今年は特に嫌いな感動ファシズム
今年もまた、この季節がやってきた。
しかも、台風のさなかである。
過ぎ去ったところも、被害に落胆し、後始末に追われていることだろう。
私の住まうあたりでは、今夜から明日、場合によっては明後日、明々後日くらいまで大雨のおそれがあるらしい。
台風から遠く離れたところでも、突風(竜巻)が起こって、屋根や門扉が飛んだりガラスが割れたりしているから安心できない。
いまもすごい雷雨!
マラソンはもちろんのこと、イベントそのものを(金輪際)止めてしまえばいいと思っていたが、安全に配慮して実行するそうだ。
「安全に配慮」って、具体的になんだ?
台風をどっかにやったり、雨雲や突風を防ぐ幕を空一面に張ったりか?
気を配って慮ってって、あくまでも気持ちの上の話だよね。
政府のいう「刷新感」「スピード感」「緊張感」と同じで、具体的には何もしなくても「気持ちの上では配慮がある」で許されると思ってる。
出演者にとっては、きちんとギャラの発生する「仕事」であるから、チャリティーでもなんでもない。
すでに被害に遭われたかた、いま危険に備えている人に配慮して、このイベントにかかる経費すべてを寄付するのであれば、そのほうがずっと社会貢献としてのインパクトはあるだろう。
「あなたのお役に立ちます」アピールが嫌いなことは何度も書いている。
「泣けます(泣かせます)」「感動(元気or勇気or希望)を与えます」も同様。
役に立つかどうか、感動するかどうか、元気になるかどうかは受け手の問題で、外からコントロールされることではない。
終わってから結果的に「元気になったわ」と言うのは本人であり、「させた」というなら洗脳であり、「してあげた」というのはあまりに上から目線で、通常の神経なら烏滸がましい話だ。
スポーツ選手が「自分のプレーで見ている人に元気を与えます」とか言っているのを聞くと、聞いているこちらが恥ずかしいし、それに気づかない鈍感さにがっかりしてしまう。
スポーツや娯楽なら、堂々と「好きだから頑張ります」「楽しくやります」と言えばいいのだ。
件の24時間テレビにしても、「自局のイベントとして盛り上げるために実行します」と言えばいいのだ。
芸能人に過酷なマラソンを強いたり、障害や病を抱えるかたがたを取り上げるのは、そのための「ネタ」です、と。
この番組が始まったころは、クラウドファンディングどころか、気軽にネット募金できる環境もない。

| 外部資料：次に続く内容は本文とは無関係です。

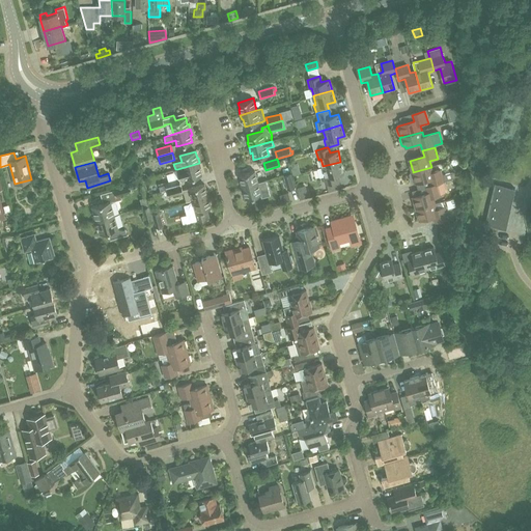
[(102,163),(104,171),(111,170),(110,162),(102,163)]
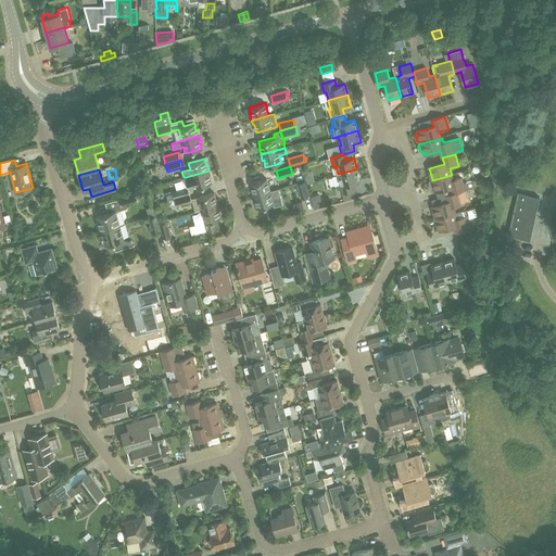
[(356,169),(338,174),(332,176),(335,186),(338,185),(340,193),(353,189),(352,184),(359,180),(356,169)]
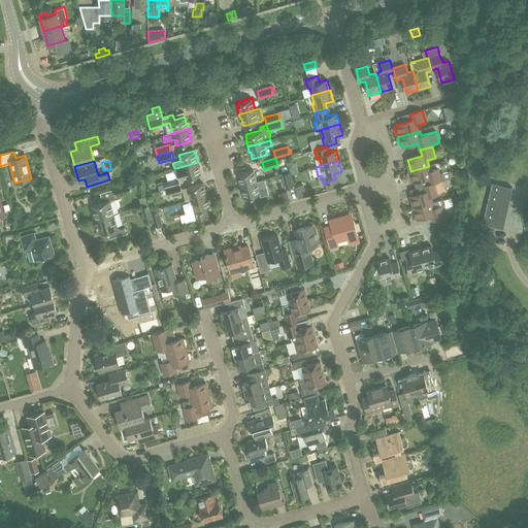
[(166,188),(180,184),(179,179),(185,177),(185,178),(200,174),(198,167),(200,167),(198,162),(176,168),(178,177),(164,182),(166,188)]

身近に募金が必要な例がある場合を除いては、困っている人の情報さえ届かない。
だから、世の中にはいろんな人がいて、中には支援があれば助かることもあると知らせるには、それなりの意義もあっただろう。
視聴者の興味を引くことも大事だったかと思われる。
でも、いまは違うのだ。
もうそういう時代ではないのだ。
その時代遅れ感をよそに、昔ながらの企画を続ければ、その企画自体が「ネタ」に見えてしまう。
困っている人を利用していると感じてしまう。
現に、私の知人(障害者)は取材を受けて、非常に不愉快な思いをしている。
そこに、そうだろうとは思っていたけれど、不正が発覚した。
ほうらね、やっぱりお金のためじゃん。
長年、シンボルとして番組の中心にいた旧ジャニーズ事務所が消滅したとき、不正が発覚したときが、この番組の「退き時」だったと思う。

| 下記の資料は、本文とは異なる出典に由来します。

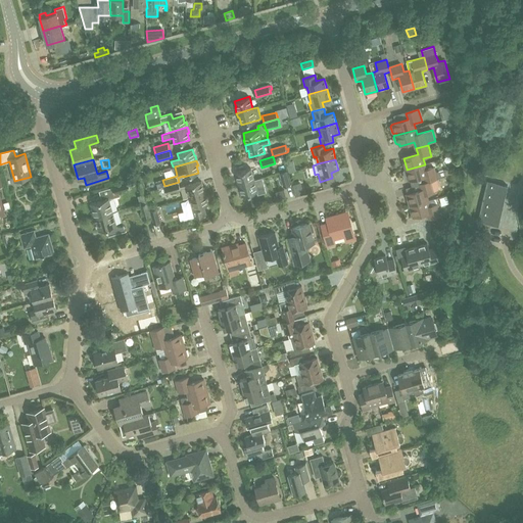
[(423,184),(432,181),(438,180),(437,179),(447,176),(445,170),(435,172),(434,168),(426,170),(425,164),(407,170),(407,169),(405,170),(403,172),(405,178),(407,179),(409,178),(410,181),(424,178),(425,183),(423,184)]
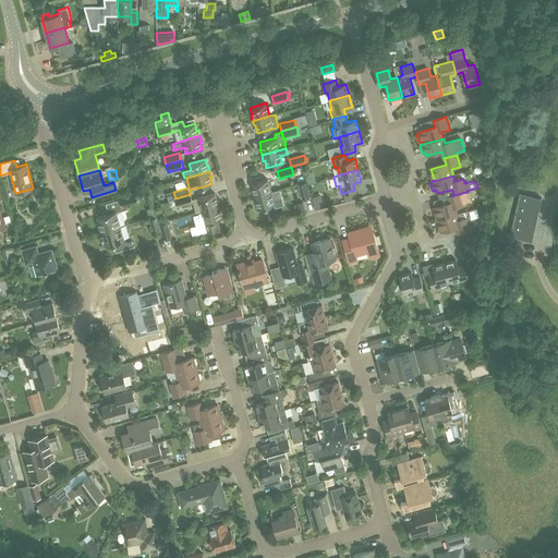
[(253,197),(270,192),(267,179),(251,184),(252,191),(251,191),(253,197)]
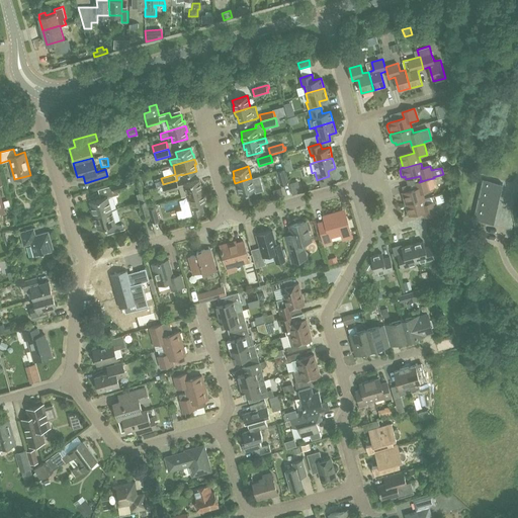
[(280,185),(287,183),(284,169),(276,171),(280,185)]
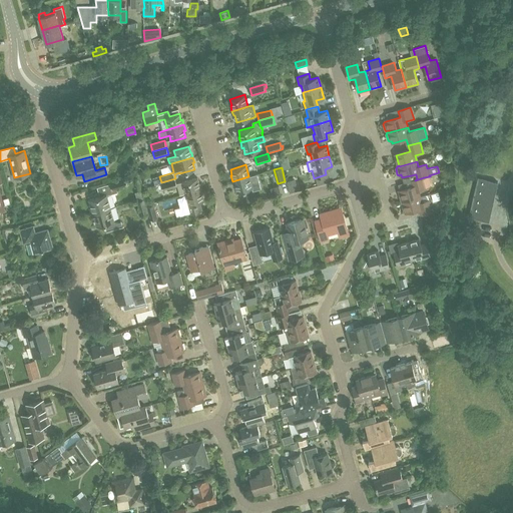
[(248,176),(232,181),(233,186),(235,186),(236,191),(251,187),(252,191),(262,188),(258,173),(248,176)]
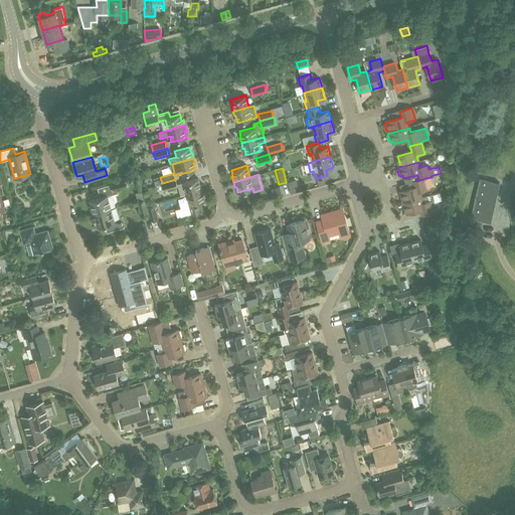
[(472,217),(491,222),(500,182),(481,177),(472,217)]
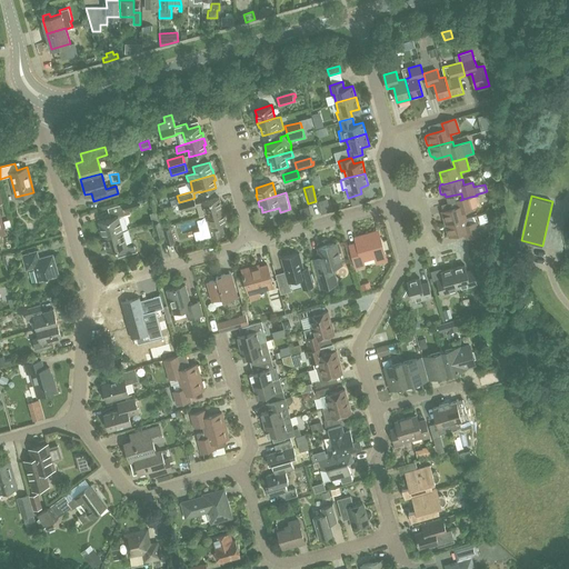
[(199,217),(206,215),(223,210),(222,205),(221,205),(219,197),(201,202),(196,203),(197,207),(199,217)]
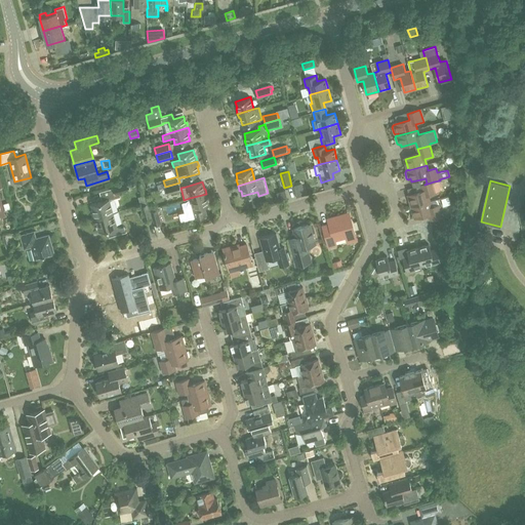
[(412,207),(431,202),(429,196),(437,194),(434,182),(425,185),(421,186),(423,191),(409,195),(412,207)]
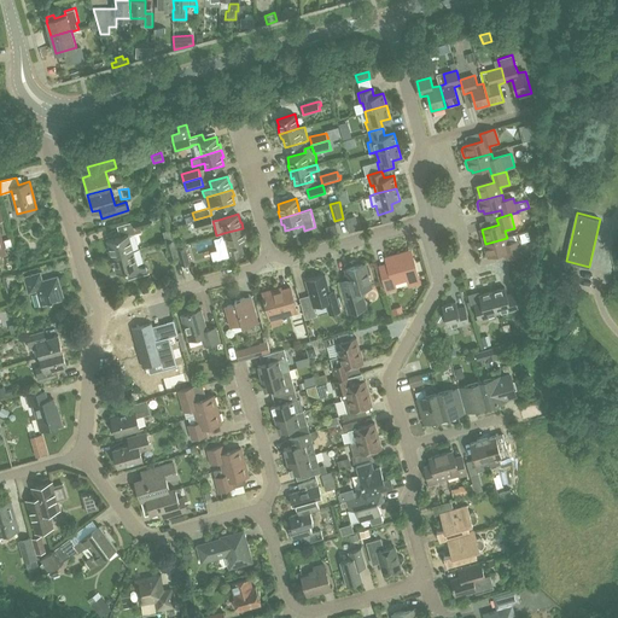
[(110,256),(133,250),(128,235),(143,232),(141,228),(153,223),(151,215),(133,220),(133,221),(117,226),(120,235),(106,239),(109,245),(106,245),(110,256)]
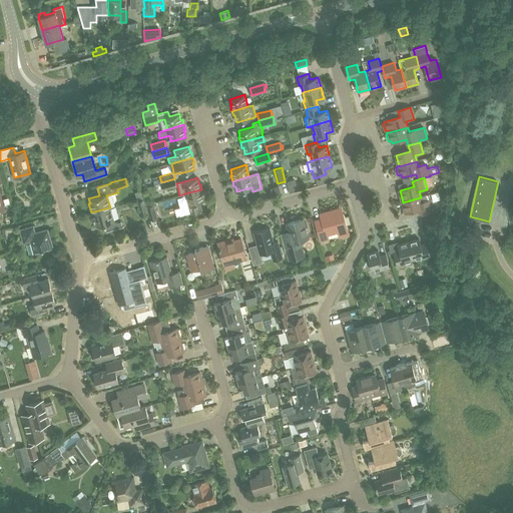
[(175,178),(161,182),(163,190),(177,186),(175,178)]
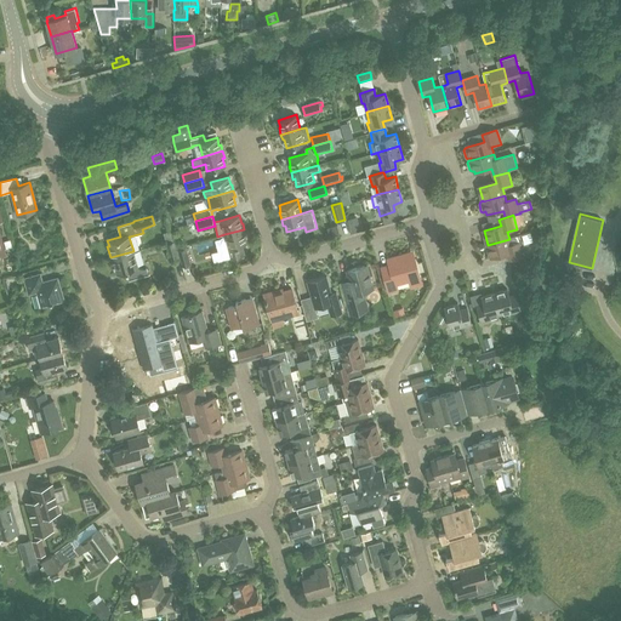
[(244,229),(224,234),(231,258),(245,255),(241,244),(246,243),(244,235),(245,234),(244,229)]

台風の長逗留は、金に目がくらんでその決断ができない局に対して、来年に向けて存続を検討する機会になりえただろう。
ここで中止して、この後の1年、番組自体をどうするか考えるモラトリアムになったはず。
私はただでさえ「揃いの制服」が苦手(北朝鮮みたいで怖い)なので、この季節、このテレビ局のほかの番組でもあの黄色いシャツを着て出て来るのが、非常に気持ち悪かった。
しかも、台風の被害を伝えるのに、あのシャツが醸し出す「浮かれた」雰囲気はなんなんだよ。
というところで、雷がすごいので電源を切る。
24時間テレビのファンのかたが読んでいらしたら、不快にさせて申し訳ない。
私はわずかであれメディアや他者からの「洗脳感」「コントロール感」に敏感なのだ。
そうされてきた27年の結婚生活が影響していると思われるので、容赦されたし。